Barack Obama promised the most open and transparent administration in history. His vow didn't convince him to extend senators the courtesy of listening to their advice and consent on the nomination of Dr. Donald Berwick to head the Centers for Medicare and Medicaid Services (CMS).
On Wednesday, White House Press Secretary Robert Gibbs defended the recess appointment of Mr. Berwick, saying, "This is somebody ... who all involved say is uniquely qualified." If that's so, then a friendly hearing in the Democratic-controlled Senate would be a slam dunk. After all, it's not like the $823 billion agency can't wait a few weeks for one more bureaucrat to join the 66 members of the senior executive service who currently manage CMS's 4,594 employees. This bureaucracy, where the average salary is $100,000, is used to waiting for confirmations; anarchy rarely ensues.
The White House obviously fears the embarrassment of exposing this nominee to a public examination. Dr. Berwick's 2008 remarks made in celebration of the 60th anniversary of Britain's National Health Service (NHS) are of particular interest. Although he acknowledged the nationalized system of doctors and health care providers faced a number of serious problems, the fundamental principle upon which the massive government program was based drew his enthusiastic endorsement.
"Any health care funding plan that is just, equitable, civilized and humane must - must - redistribute wealth from the richer among us to the poorer and the less fortunate," Dr. Berwick said. "Excellent health care is by definition redistribution."
In Britain, the NHS uses 1.4 million government employees to redistribute medical care among the island nation's 61 million subjects. Perhaps Dr. Berwick imagines himself at the head of the 7 million employees that would be required to run a system on the same scale in America. That's more than the total who serve in any military in the world, including America, Britain and China combined. Dr. Berwick believes an army of public servants ought to operate health care under the banner of central planning. He dismissed the possibility that competition gives hospitals an incentive to produce higher quality goods and lower costs to attract patients.

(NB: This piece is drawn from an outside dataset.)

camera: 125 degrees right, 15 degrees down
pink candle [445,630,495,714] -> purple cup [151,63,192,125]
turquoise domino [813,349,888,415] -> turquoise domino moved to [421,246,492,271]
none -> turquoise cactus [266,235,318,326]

"Please don't put your faith in market forces," Dr. Berwick urged his British comrades. "It is a popular idea that Adam Smith's invisible hand would do a better job of designing care than leaders with plans can do. I do not agree. I find little evidence anywhere that market forces bluntly used - that is, just consumer choice among an array of products with competitors fighting it out - leads to the health care system you want and need."

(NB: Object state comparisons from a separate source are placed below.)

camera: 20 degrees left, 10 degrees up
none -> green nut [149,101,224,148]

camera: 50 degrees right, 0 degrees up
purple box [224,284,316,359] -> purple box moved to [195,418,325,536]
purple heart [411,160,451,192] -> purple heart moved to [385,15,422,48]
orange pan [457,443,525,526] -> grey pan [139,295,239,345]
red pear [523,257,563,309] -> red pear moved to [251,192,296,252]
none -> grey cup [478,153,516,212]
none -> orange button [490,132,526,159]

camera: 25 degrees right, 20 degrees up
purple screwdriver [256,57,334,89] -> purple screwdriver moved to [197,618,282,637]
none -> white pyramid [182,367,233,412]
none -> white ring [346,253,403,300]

There's no mystery why the O Force is afraid to put the good doctor in front of a Senate panel. President Obama selected the man who best reflects his vision for Obamacare. Discussion of Dr. Berwick's anti-capitalist idealism and his statements about rationing care to those "at the end of life" at a public hearing would open the president's ultimate plans to public scrutiny. However painful, such an inquiry needs to take place.